Back here. Owners of Flabenue taxpayers and under-performing buildings have a choice to make. Will this be the time to sell to developers? Lots of current landlords haven't the background to develop sites themselves. But everyone has their price. The prices now are undeniably attractive. And so you can start to imagine these:


That's 850 Flatbush. It will soon be an 8 story mixed use building, and 8 stories will seem pretty high compared to current. All along Flatbush one can imagine 8-10 stories - more if you can cobble together the land. As you look north on Flatbush you can go higher with the R7-1 that comes with a "commercial overlay," which allows retail along the sidewalks. It's not the worst thing in the world of course. More apartments, newer buildings, perhaps even better facilities for businesses. But Flatbush will undoubtedly change in major ways that will make it unrecognizable a decade or two from now.
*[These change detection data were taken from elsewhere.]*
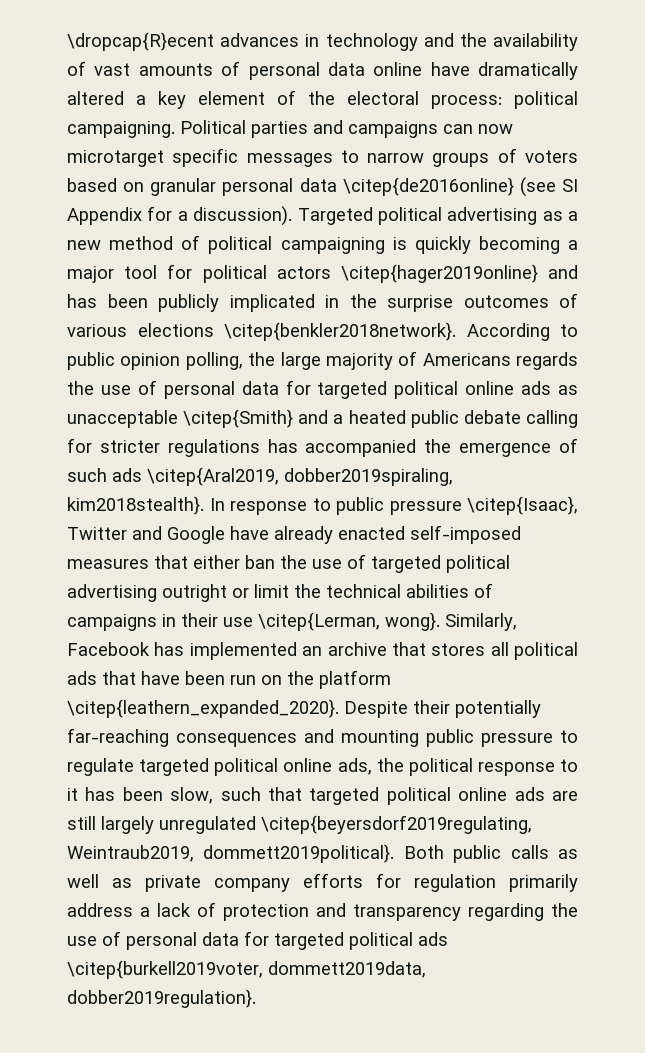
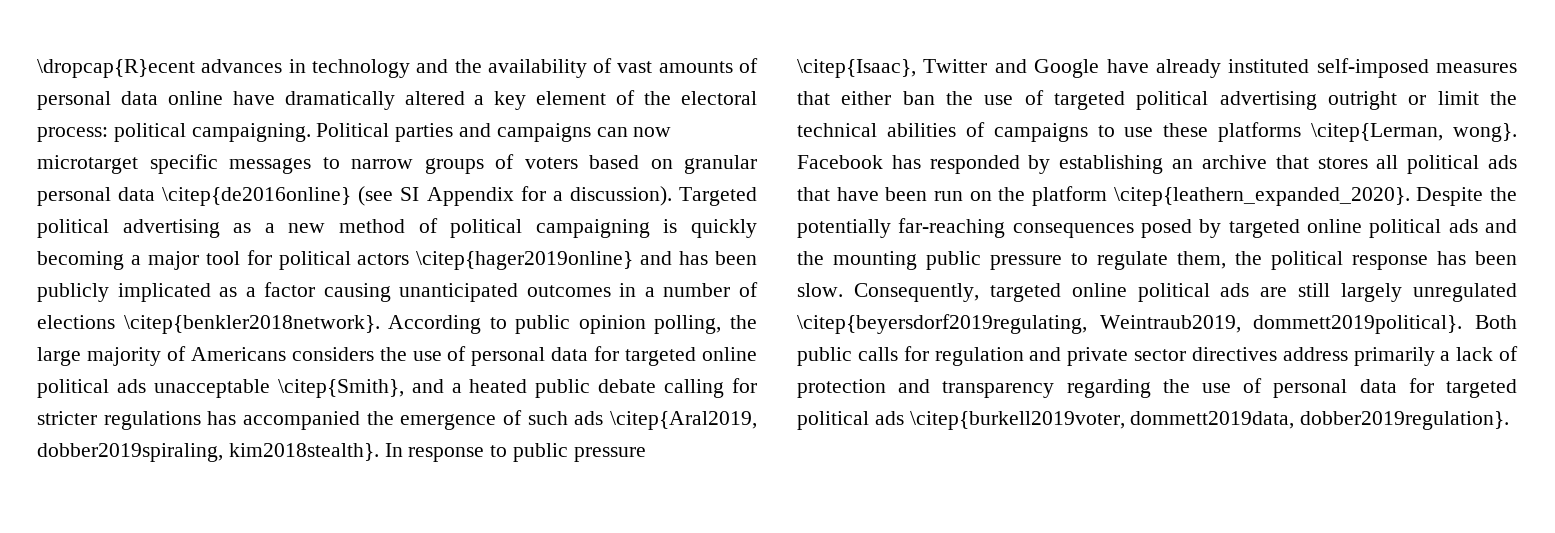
[325,293,578,312] [67,324,127,337] in the surprise outcomes of various -> [219,282,758,302] as a factor causing unanticipated outcomes in a number of
[516,352,578,370] [67,380,578,399] [67,409,294,428] regards the use of personal data for targeted political online ads as unacceptable \citep{Smith} -> [291,346,757,366] [37,379,404,398] considers the use of personal data for targeted online political ads unacceptable \citep{Smith},
[338,526,405,540] enacted -> [1228,59,1310,73] instituted
[162,613,253,627] in their use -> [1097,122,1302,142] to use these platforms
[445,613,517,631] Similarly, -> (1517, 132) none
[189,642,297,660] implemented -> [929,155,1164,174] responded by establishing
[413,700,450,714] their -> [1490,187,1517,201] the
[304,729,334,743] and -> [1141,219,1517,238] [797,251,824,265] posed by targeted online political ads and the
[139,758,578,776] [67,787,508,805] targeted political online ads, the political response to it has been slow, such that targeted political online -> [1177,251,1517,270] [797,283,1210,302] them, the political response has been slow. Consequently, targeted online political
[557,849,578,859] [67,873,578,892] [67,903,133,917] as well as private company efforts for regulation primarily address -> [903,346,1435,366] for regulation and private sector directives address primarily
And no, there is no reason to expect that any new housing will be affordable. Except of course the all-affordable-stabilized building going up over the current Caton Market. A building, it must be noted, that some have already scoffed at. Just why folks aren't jumping for joy, given the housing shortage on the low end, I will never fully understand. The public's will to build new affordable housing has hit a will-wall. When people realize it might somehow affect them personally, they recoil. And so...here we are.

1 comment:

Jacob said...

I wonder if Flatbush might be the best candidate in the neighborhood for an R8 upzoning trade-off, like what happened in Park Slope with 4th avenue. I would hate to see all of the turn of the century 3 story mixed use buildings disappear, because some of them are very lovely. But it seems a bit unfair that our busiest street has some of the lowest-rise buildings in the neighborhood. There are still quite a few that are only 1 story!
Our neighborhood is a little inside-out in this way - not much density going on on busy streets like Flatbush, Bedford, Nostrand, or Rogers, but lots of stuff built up even on little-trafficked streets like E21 or Clarkson. Opposite of many Brooklyn neighborhoods.